Setelah beberapa hari kemudian aku sudah mulai merasa tenang, ada salah satu teman kantor Rio yang datang menghampiriku sambil membawa sebuah laptop.
"Halo.. Rena, aku Arin temannya Rio di kantor. kita pernah ketemu saat pemakaman Rio waktu itu. Boleh minta waktunya sebentar?" tanyanya padaku.
"Halo.. Iya silahkan ada yang bisa aku bantu?" jawabku dengan sedikit bingung.
"Rena maaf sebelumnya, aku boleh tanya sesuatu tentang Rio?" tanya dia sambil duduk disebelahku.
"Boleh.. tanya apa ya?"
"Kamu pacarnya Rio bukan?"
"Hah? Ehh.. bukan kok bukan.." jawabku sambil sedikit sungkan dan kaget.
"Oh bukan.. maaf banget, ini soalnya aku lihat-lihat laptop kantor yang dipakai Rio. Kok ada foto kamu di wallpapernya" jawabnya dengan sungkan.
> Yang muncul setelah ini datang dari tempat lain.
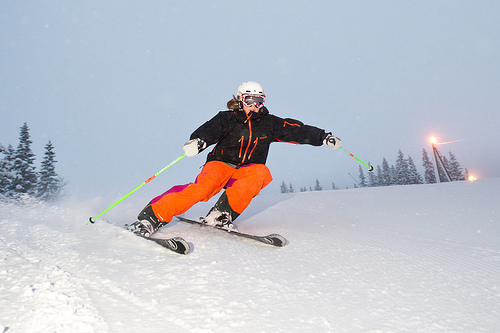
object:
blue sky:
[0, 0, 499, 210]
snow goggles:
[236, 94, 267, 109]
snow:
[1, 171, 500, 333]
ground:
[1, 173, 499, 331]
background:
[0, 0, 495, 221]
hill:
[0, 177, 500, 333]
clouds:
[0, 0, 500, 182]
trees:
[34, 140, 68, 205]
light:
[429, 135, 438, 145]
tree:
[421, 149, 437, 184]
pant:
[136, 161, 273, 229]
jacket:
[184, 110, 333, 169]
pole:
[83, 148, 193, 226]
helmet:
[235, 80, 266, 98]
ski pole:
[336, 141, 375, 173]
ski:
[110, 223, 191, 257]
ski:
[167, 215, 287, 249]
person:
[124, 79, 344, 237]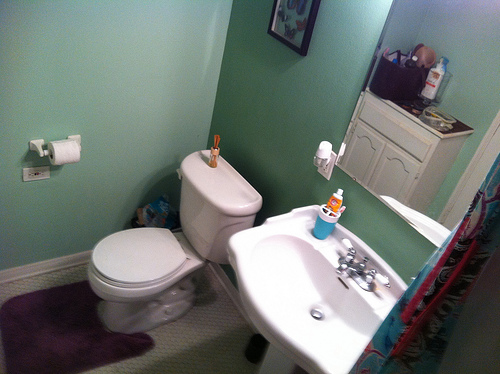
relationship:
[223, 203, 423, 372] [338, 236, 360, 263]
sink has faucet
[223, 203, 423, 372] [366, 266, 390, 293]
sink has faucet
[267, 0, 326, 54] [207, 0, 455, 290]
framed art on wall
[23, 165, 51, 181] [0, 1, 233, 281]
electrical outlet in wall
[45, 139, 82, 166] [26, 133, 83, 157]
tissuepaper on paper holder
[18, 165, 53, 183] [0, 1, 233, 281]
electrical outlet on wall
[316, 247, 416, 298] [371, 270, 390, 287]
faucet with handle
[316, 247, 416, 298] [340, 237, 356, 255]
faucet with handle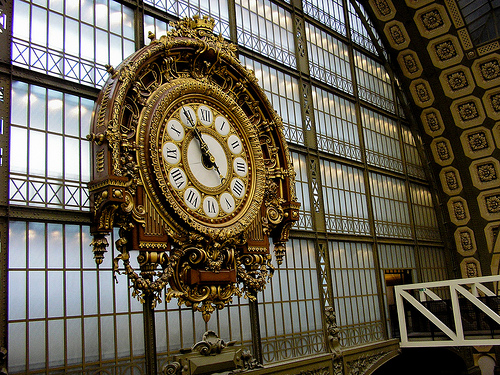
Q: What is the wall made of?
A: Glass and metal.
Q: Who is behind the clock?
A: No one.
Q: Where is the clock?
A: Hanging on the wall.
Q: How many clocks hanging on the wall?
A: One.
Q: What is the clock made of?
A: Gold and wood.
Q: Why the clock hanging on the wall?
A: For display.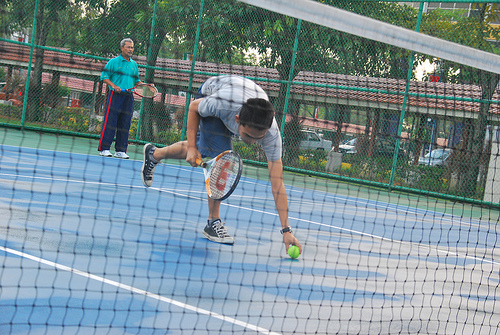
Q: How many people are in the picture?
A: Two.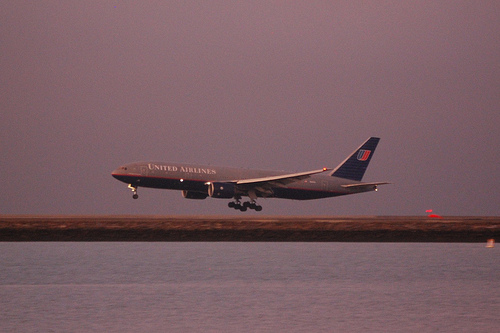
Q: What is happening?
A: An aircraft is landing.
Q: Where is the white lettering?
A: On the gray airplane.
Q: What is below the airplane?
A: The water.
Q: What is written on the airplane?
A: United Airlines.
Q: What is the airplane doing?
A: Flying through the air.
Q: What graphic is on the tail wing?
A: A blue and red logo.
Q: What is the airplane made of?
A: Metal.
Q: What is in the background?
A: The sky.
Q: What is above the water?
A: The airplane.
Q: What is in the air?
A: The airplane.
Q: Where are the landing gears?
A: Exposed on the bottom of the airplane.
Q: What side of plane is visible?
A: Left side.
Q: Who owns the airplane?
A: United Airlines.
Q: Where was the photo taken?
A: Runway.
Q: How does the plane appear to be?
A: Taking off.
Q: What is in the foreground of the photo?
A: Water.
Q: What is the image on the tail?
A: Flag.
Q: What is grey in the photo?
A: Airplane.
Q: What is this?
A: Plane.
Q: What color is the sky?
A: Gray.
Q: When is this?
A: Evening.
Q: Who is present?
A: Nobody.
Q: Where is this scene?
A: At the airport.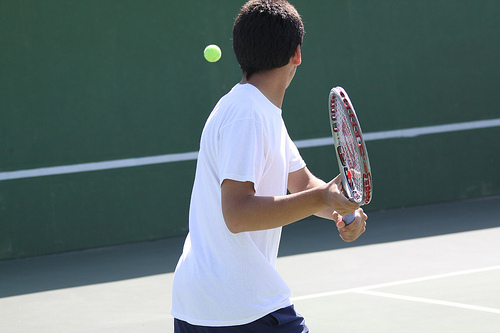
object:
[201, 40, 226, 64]
tennis ball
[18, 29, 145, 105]
air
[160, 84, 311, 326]
t shirt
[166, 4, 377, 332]
person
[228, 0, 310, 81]
head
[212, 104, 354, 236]
arm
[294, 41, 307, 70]
ear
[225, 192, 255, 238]
elbow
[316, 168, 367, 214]
hands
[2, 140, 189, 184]
line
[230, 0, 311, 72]
hair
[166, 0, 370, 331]
man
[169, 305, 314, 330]
shorts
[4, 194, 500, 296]
shadow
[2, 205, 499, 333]
ground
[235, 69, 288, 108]
neck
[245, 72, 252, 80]
hair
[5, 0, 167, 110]
wall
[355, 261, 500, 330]
lines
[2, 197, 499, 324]
court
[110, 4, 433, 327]
tennis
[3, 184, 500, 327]
tennis field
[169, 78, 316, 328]
tee shirt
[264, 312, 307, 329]
pocket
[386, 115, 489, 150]
stripe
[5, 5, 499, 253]
background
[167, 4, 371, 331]
tennis player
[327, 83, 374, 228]
racket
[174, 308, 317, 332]
blue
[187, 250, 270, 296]
white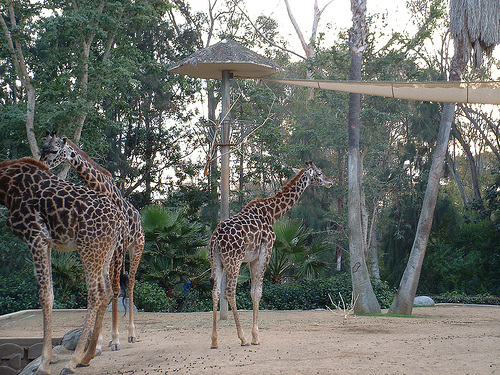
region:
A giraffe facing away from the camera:
[206, 160, 338, 362]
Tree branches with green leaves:
[40, 40, 162, 89]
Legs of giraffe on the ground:
[197, 300, 279, 362]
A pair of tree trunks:
[336, 232, 441, 329]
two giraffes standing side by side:
[0, 118, 158, 373]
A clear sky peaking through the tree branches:
[156, 92, 227, 199]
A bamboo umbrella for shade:
[172, 40, 281, 95]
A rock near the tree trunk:
[410, 291, 438, 315]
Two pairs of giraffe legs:
[29, 287, 167, 373]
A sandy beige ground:
[289, 323, 440, 364]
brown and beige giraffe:
[171, 159, 349, 350]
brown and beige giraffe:
[11, 163, 141, 320]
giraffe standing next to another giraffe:
[40, 131, 156, 188]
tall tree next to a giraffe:
[329, 16, 386, 332]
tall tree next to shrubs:
[395, 34, 487, 305]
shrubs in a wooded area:
[436, 186, 485, 302]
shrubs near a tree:
[285, 211, 343, 313]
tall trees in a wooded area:
[54, 34, 167, 119]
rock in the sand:
[416, 287, 453, 309]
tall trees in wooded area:
[58, 13, 173, 114]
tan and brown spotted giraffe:
[9, 156, 124, 362]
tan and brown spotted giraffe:
[197, 147, 334, 345]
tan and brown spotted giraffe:
[37, 142, 92, 169]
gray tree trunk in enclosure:
[336, 28, 387, 303]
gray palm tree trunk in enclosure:
[403, 8, 493, 222]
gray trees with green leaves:
[14, 6, 151, 123]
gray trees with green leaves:
[277, 43, 417, 153]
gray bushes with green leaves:
[142, 196, 207, 298]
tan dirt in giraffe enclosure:
[284, 326, 484, 361]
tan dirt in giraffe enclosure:
[139, 316, 186, 367]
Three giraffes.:
[25, 130, 323, 276]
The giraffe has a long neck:
[258, 175, 311, 204]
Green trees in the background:
[63, 30, 244, 127]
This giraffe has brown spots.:
[72, 182, 111, 249]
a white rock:
[419, 292, 434, 315]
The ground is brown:
[268, 325, 402, 364]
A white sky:
[383, 10, 407, 27]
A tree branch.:
[237, 20, 270, 46]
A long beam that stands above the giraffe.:
[210, 70, 240, 200]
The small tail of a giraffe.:
[117, 217, 129, 263]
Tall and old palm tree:
[398, 0, 496, 303]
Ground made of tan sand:
[275, 312, 423, 369]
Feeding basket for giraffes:
[182, 111, 269, 149]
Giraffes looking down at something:
[2, 124, 154, 374]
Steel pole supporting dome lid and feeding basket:
[219, 72, 236, 217]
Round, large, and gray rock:
[413, 293, 435, 310]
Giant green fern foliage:
[142, 200, 208, 312]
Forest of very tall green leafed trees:
[5, 63, 161, 138]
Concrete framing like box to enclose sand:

Disitu aku merasa kaget sekali dan merasa hancur lagi. Yang hanya aku pikirkan kenapa bisa begini, kenapa dia tidak bilang padaku selama ini. Apa aku yang begitu bodoh hingga tidak tahu. Dan sampai saat ini aku masih merasa bersalah karena tidak menyadari tentang perasaannya dan aku sendiri baru menyadari selama ini aku ternyata juga sayang padanya.
Hari ini merupakan tepat satu tahun setelah kepergiannya aku membawakannya bunga yang segar dan cerah untuknya. Setiap aku berkunjung aku selalu mengucapkan ini padanya.
"Terima kasih sudah pernah hadir di hidupku, banyak sekali hal yang baik aku dapatkan darimu. Kau orang yang baik, oleh karena itu mungkin tugasmu sudah selesai dan Tuhan memanggilmu."